Jan Brueckner, CES guest in June

Optimal Energy Taxation in Cities

In a recent paper, Jan Brueckner , together with Rainald Borck, has examined environmental taxation in cities. Emissions externalities generated by residential heating and cooling as well as commuting can be addressed by three separate taxes, which together are equivalent to a carbon tax. In addition to a tax per mile of commuting, a tax per square foot of housing and a tax on land are required. When these taxes are imposed, numerical simulations show that the city becomes more compact and denser at the centre, with falling emissions. In addition to the first-best taxes, the researchers also analyse second-best outcomes where one or two of the three taxes is set at zero. An especially interesting case is where the two real estate taxes equal zero, with the commuting tax alone forced to address both residential and commuting emissions. Although the model is very detailed and realistically calibrated, it omits several elements. The first is traffic congestion, and the second is the omissions generated by the production of non-housing goods. Congestion is difficult to incorporate in the model, which is already numerically complex, but it could be added using a realistic approximation that makes commuting cost a nonlinear function of distance. Emissions generated by non-housing consumption would be easier to add, following the lead of work by other authors, and their presence would require a fourth tax: one on the composite non-housing commodity.

During his CES visit, Mr Brueckner will continue his research on environmental taxation in cities.
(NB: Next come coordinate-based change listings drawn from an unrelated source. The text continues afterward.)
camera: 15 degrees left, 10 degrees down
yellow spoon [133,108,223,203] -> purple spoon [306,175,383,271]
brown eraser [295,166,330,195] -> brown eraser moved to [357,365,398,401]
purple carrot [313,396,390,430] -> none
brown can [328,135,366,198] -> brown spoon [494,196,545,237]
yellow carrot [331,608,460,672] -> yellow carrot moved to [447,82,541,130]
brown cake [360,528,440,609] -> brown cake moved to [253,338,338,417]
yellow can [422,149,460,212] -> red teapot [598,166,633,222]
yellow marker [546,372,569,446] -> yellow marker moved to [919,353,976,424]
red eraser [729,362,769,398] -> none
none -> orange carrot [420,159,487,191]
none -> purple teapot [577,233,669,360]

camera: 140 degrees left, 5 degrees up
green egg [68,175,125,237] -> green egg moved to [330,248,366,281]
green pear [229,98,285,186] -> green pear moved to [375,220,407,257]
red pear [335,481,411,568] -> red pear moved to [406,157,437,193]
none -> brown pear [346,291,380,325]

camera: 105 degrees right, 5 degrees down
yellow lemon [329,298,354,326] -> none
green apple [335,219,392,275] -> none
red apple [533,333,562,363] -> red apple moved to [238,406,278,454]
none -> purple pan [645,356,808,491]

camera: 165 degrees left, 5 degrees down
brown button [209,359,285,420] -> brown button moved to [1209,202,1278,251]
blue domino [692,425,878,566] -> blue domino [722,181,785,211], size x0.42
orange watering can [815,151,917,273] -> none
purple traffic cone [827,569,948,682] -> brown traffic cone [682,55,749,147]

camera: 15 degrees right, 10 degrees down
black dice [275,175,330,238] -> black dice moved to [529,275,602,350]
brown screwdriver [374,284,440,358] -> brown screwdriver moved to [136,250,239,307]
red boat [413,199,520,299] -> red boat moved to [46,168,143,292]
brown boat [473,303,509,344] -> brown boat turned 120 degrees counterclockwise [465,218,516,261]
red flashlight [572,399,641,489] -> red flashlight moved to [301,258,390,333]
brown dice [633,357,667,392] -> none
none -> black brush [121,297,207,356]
He is also looking forward to interaction with CES staff and visitors, especially in his main areas of interest: Urban Economics, Public Economics, Industrial Organisation, Airline Economics and Real Estate Finance. He will also hold three CES Lectures on "The Economics of Urban Sprawl".

Jan Brueckner is Professor of Economics at the University of California, Irvine. He was previously Professor of Economics at the University of Illinois at Urbana-Champaign. He holds an AB in Economics with Distinction from the University of California, Berkeley and a PhD in Economics from Stanford University. From 1991 to 2007 he was Editor of the Journal of Urban Economics. Mr Brueckner is a Fellow of the CESifo Research Network.